*Çalışma yönergeleri*:
1. Hocalı soykırımı hakkındaki metne göre olay yerine iki askerî helikopterle ilk gelen ekip hangi tarihte oraya ulaştı?
2. Hocalı soykırımı hakkındaki metinde adı geçen bütün kişileri sıralayın.
3. Lütfen Hocalı soykırımı hakkındaki metni son cümlesinden sonra devam ettirin.

*Verilen metin*:
* * *
Öldürülmüş insanların kafa derilerinin yüzülmesi, dış organlarının kesilmesi, öldürülmüş bebek ve çocukların gözlerinin tornavida ve b. araçlarla oyulup çıkarılması, hamile kadınların karnı yarılarak çocuklarının dışarı çıkarılması, insanların diri diri toprağa gömülmesi ve yakılması Hocalı soykırımının sıradan, alışılmış sahneleridir… Soykırım mağdurlarının anlattıkları tüyler ürperticidir.  Esir alınmış mağdurlardan Seriyye Talibova başlarından geçenleri şöyle anlatıyor: “Ermeniler bizi bir Ermeni mezarlığına götürdüler. Ahıska Türklerinden dört genci ve üç Azerbaycan Türkünü bir zamanlar Türkiye Türkleriyle savaşmış bir Ermeni’nin mezarı üstünde kurban gibi kestiler… Ermeni askerleri ve eşkıyaları, çocukları, anne ve babalarının gözleri önünde işkence ile öldürdüler. Sonra cesetleri kepçe ile dereye döktüler. Bununla da yetinmeyen Ermeniler, iki genci getirdiler ve onların gözlerini matkapla deldiler…”

Valeh Hüseyinov adlı soykırım mağduru ise yaşadıklarını şöyle anlatmaktadır:   “Esir düştüm. Bütün esirlere işkence ettiler. Benim bütün tırnaklarımı çıkardılar, parmaklarımı kırdılar, dişlerimin hepsini kerpetenle çektiler. Amcamı, onun çocuklarını, bütün ailesini vahşice işkencelerle öldürdüler. Ermeniler yakaladıkları insanların başını kesiyor, “Kafasız Türk” diyerek alay ediyorlardı… “

Olay yerine gelerek ilk çekimleri yapan, sonradan Ermeniler tarafından şehit edilen Azerbaycan Milli Kahramanı Çingiz Mustafayev Hocalı soykırımını şöyle anlatıyor: “… Yüzlerce insan cenazesi gördüm… Çoğu, yakın mesafeden  kafasına kurşun sıkılarak  öldürülmüş 2 yaşından 15 yaşına kadar olan çocuk, kadın ve ihtiyar cesetleri idi… Cesetlerin durumundan da anlaşılıyor ki onlardan her hangi biri karşı koyamamış, kaçmaya yeltenmemişti. Onlar, Ermeniler tarafından son derece soğukkanlılıkla, vahşice katledilmişlerdi

Soykırımın yapılmış olduğu ve onun izlerini taşıyan yere iki askerî helikopterle 28 Şubat’ta ilk olarak biz geldik. Biz daha havada iken 500 metre civarındaki alanın insan cesetleriyle kaplanmışlığının şahidi olduk…Helikopterden iner inmez Ermeniler üzerimize ateş etmeye başladı. Yanımızda bulunan polisler toplam 4 cenazeyi helikoptere bindirebildiler… Gördüğümüz manzara insanı delirtiyordu. Bir türlü kendimize gelemiyorduk.
* * *
*Toplanan malzeme*:
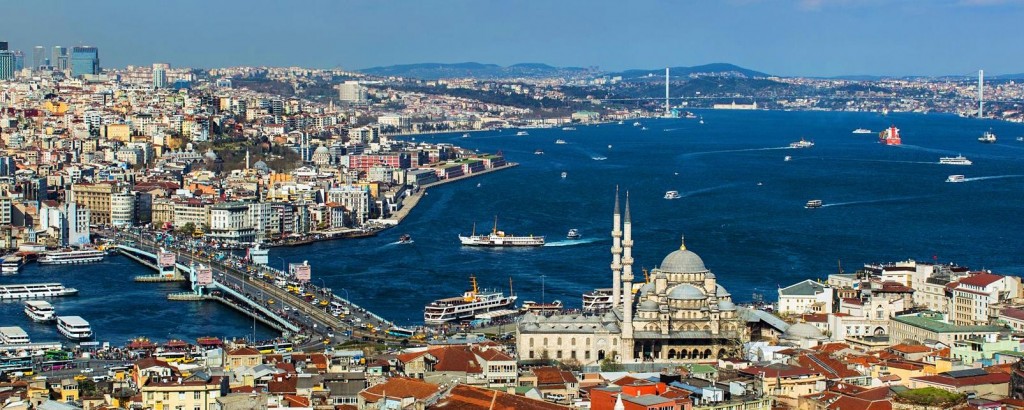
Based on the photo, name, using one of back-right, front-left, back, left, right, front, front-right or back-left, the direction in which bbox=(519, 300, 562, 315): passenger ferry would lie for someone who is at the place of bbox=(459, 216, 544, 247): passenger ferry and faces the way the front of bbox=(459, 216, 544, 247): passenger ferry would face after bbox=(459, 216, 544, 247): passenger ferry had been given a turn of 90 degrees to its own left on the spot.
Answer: front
* * *
*Yazılı cevaplar*:
1. 28 Şubat'ta.

2. Seriyye Talibova, Valeh Hüseyinov, Çingiz Mustafayev

3.
Mart ayının 2 sinde yabancı gazetecilerle Oraya geldiğimizde tekrar aynı durumla karşılaştık; ama cenazeler daha kötü hale getirilmişti…  Ermeniler, cesetleri utanç verici şekillere sokmuşlardı. Anlaşılıyordu ki, Ermeni cellatları her gün bu vahşilikleri tekrarlamaktan zevk alıyorlardı…”

Yine helikopterle olay yerine gelen ABD gazetecisi Thomas Goltz şöyle demektedir: ” Fotoğrafçı arkadaşım öyle etkilenmişti ki, fotoğraf çekebilmesi için kendisini objelerin üzerine doğru itmem gerekiyordu. Cesetler, koparılmış uzuvlar… Her bakımdan mide bulandırıcıydı… Bazı cesetlerin cinsiyetini anlamaya çalıştım ama yüzleri parçalanmış, tanınmayacak halde olanlar vardı. Bazılarının kafa derileri yüzülmüştü.”

Ağdam’a getirilmiş ölülerin sayı hesabı yoktu. Pascal Privat ve Steve Le Vine tarafindan hazirlanan haberde ise şöyle denmektedir; Azerbaycan yine bir morgun mahzeni gibiydi; bir caminin arkasına gecici olarak kurulmuş morga, sürüklenerek getirilmis düzinelerce ceset ve onların başında yas tutan mülteciler vardı… Bunlar 25 ve 26 Şubat tarihinde Ermeni kuvvetleri tarafindan istila edilen, Yukarı Karabağ bölgesindeki Hocali köyünden Azerbaycanlılardı. Cesetlerin coğu, kaçmaya calışırken yakın mesafeden vurulmuştu… Bazılarının yüzleri paramparca idi, kafa derileri yüzülmüştü…”

Başka bir gazeteci, Rusyalı savaş mühabiri Yuri Romanov  gördüklerini şöyle anlatıryor.

“Altı yaşında, kafası sarılı bir kız çocuğu gördüm… Sargı, çocuğun her iki gözünü kapatmış şekilde sarılıydı. Kameramı kapatmadan ona doğru eğildim:

-                     Neyin var tatlım?

-                     Gözlerim yanıyor. Gözlerim yanıyor.  Amca… Gözlerim yanıyor!

Doktor sırtıma elini vurdu.

-                     Gözleri kör olmuş. Onun gözlerinde sigara söndürmüşler… Bize getirdiklerinde gözlerinin içinde sigara izmaritleri vardı.

Orada şahit olduklarımı, gözlerimin gördüklerini ve kulaklarımın duyduklarını dilim ifade edemiyor.”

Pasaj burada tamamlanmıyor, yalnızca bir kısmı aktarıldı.